Task prompt :: In the Paisley Underground text below, copy word for word the passage between "- Stylistic origins: Post-punk;" and "garage rock revival.", inclusive.

Exercise text ::

^^^^^^^^

- Stylistic origins: Post-punk; alternative rock; punk rock; folk rock; garage rock; psychedelic rock; jangle pop; neo-psychedelia;
- Cultural origins: Early to mid-1980s, Los Angeles, Sacramento and Davis in California

Local scenes
- Los Angeles; Sacramento; Davis;

Other topics
- Dunedin sound;

= Paisley Underground =

Music genre

Paisley Underground was a musical scene that originated in California. It was particularly popular in Los Angeles, reaching a peak in the mid-1980s. Paisley Underground bands often incorporated psychedelia, rich vocal harmonies and guitar interplay, owing a particular debt to 1960s groups such as Love and the Byrds, but more generally referencing a wide range of pop and garage rock revival.

==Etymology==
The term "Paisley Underground" originated in late 1982, and took root with a comment made by Michael Quercio of the band the Three O'Clock, during an interview with the LA Weekly alternative newspaper. As the event was later reported:

Quercio was close friends with Lina Sedillo who was the bass player with local punk band Peer Group, who had played on the same bill as The Salvation Army on occasion. One evening Sedillo taped Peer Group rehearsing and one of the numbers contained an improvised spoken middle section. Sedillo was wearing a red paisley dress she had bought from a thrift store and his eyes fell on the bass player and out came the line "Words from the paisley underground." Sedillo noticed the phrase while playing the tape back the next day and immediately phoned up Quercio and repeated it to him. They ran a casual 60s music listening group together and thought it a cool name for them to use. When Quercio a few weeks later spontaneously dropped the phrase into an interview when asked to describe the Bangles, Rain Parade and the Three O'Clock sharing the same bill, the interviewer highlighted it in the article as a handy label for this group of bands. And so Quercio had unwittingly came up with the name of this new movement, the Paisley Underground. This is largely described by most people as the most superfluous use of words since the Bible was written.

^^^^^^^^

Input data ::
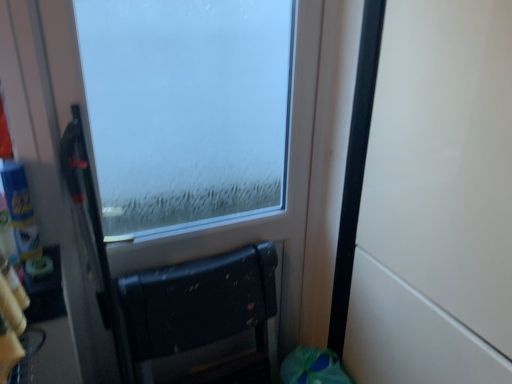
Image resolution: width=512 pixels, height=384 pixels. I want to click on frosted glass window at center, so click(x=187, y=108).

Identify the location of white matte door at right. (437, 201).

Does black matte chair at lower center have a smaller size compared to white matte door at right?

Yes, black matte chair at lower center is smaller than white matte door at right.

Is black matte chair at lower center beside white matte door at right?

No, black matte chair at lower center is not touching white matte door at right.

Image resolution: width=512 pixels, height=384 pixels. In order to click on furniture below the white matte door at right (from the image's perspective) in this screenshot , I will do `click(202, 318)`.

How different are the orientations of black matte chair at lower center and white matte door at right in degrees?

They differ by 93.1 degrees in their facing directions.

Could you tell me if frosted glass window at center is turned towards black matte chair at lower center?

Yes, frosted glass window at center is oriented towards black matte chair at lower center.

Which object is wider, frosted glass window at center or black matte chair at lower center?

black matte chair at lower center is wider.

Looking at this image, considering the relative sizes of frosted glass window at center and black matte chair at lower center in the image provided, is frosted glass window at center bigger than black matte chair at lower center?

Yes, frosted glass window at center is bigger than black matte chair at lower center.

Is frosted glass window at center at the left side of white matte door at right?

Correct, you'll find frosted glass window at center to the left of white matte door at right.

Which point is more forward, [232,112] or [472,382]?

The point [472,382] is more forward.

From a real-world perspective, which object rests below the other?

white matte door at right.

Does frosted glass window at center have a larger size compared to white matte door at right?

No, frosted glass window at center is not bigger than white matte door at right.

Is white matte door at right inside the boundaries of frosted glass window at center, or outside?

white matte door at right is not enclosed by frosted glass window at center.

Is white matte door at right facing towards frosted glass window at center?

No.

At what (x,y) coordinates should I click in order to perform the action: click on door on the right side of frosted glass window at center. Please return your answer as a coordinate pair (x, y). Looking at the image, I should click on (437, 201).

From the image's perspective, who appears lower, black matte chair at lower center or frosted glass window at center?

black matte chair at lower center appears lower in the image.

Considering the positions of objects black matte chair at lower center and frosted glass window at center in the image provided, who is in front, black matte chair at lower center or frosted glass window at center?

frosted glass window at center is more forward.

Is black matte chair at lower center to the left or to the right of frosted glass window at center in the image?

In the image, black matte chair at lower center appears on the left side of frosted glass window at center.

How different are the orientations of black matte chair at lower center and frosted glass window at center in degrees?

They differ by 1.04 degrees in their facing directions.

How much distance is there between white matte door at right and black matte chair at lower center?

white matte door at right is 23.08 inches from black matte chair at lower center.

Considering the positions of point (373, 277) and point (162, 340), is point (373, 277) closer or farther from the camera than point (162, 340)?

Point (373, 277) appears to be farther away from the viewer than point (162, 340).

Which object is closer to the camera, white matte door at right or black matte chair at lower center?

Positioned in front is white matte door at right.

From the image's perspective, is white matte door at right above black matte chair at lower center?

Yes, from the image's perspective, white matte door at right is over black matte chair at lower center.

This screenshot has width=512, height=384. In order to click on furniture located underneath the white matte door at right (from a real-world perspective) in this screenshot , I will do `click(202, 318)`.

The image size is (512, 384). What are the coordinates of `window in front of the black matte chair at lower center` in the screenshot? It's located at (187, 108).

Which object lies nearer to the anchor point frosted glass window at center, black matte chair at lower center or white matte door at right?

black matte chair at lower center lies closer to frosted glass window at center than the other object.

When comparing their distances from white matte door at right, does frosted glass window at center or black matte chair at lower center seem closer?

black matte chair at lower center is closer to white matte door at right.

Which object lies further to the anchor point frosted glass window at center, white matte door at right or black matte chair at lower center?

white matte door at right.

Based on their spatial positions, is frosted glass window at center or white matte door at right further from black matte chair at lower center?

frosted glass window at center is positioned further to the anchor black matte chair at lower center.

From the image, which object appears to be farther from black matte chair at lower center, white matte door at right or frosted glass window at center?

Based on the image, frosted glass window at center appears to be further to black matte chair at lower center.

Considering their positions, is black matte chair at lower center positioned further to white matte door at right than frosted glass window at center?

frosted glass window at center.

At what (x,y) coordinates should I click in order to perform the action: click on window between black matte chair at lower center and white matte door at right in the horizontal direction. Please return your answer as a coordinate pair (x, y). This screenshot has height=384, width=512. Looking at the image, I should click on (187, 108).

^^^^^^^^

Task output ::
- Stylistic origins: Post-punk; alternative rock; punk rock; folk rock; garage rock; psychedelic rock; jangle pop; neo-psychedelia;
- Cultural origins: Early to mid-1980s, Los Angeles, Sacramento and Davis in California

Local scenes
- Los Angeles; Sacramento; Davis;

Other topics
- Dunedin sound;

= Paisley Underground =

Music genre

Paisley Underground was a musical scene that originated in California. It was particularly popular in Los Angeles, reaching a peak in the mid-1980s. Paisley Underground bands often incorporated psychedelia, rich vocal harmonies and guitar interplay, owing a particular debt to 1960s groups such as Love and the Byrds, but more generally referencing a wide range of pop and garage rock revival.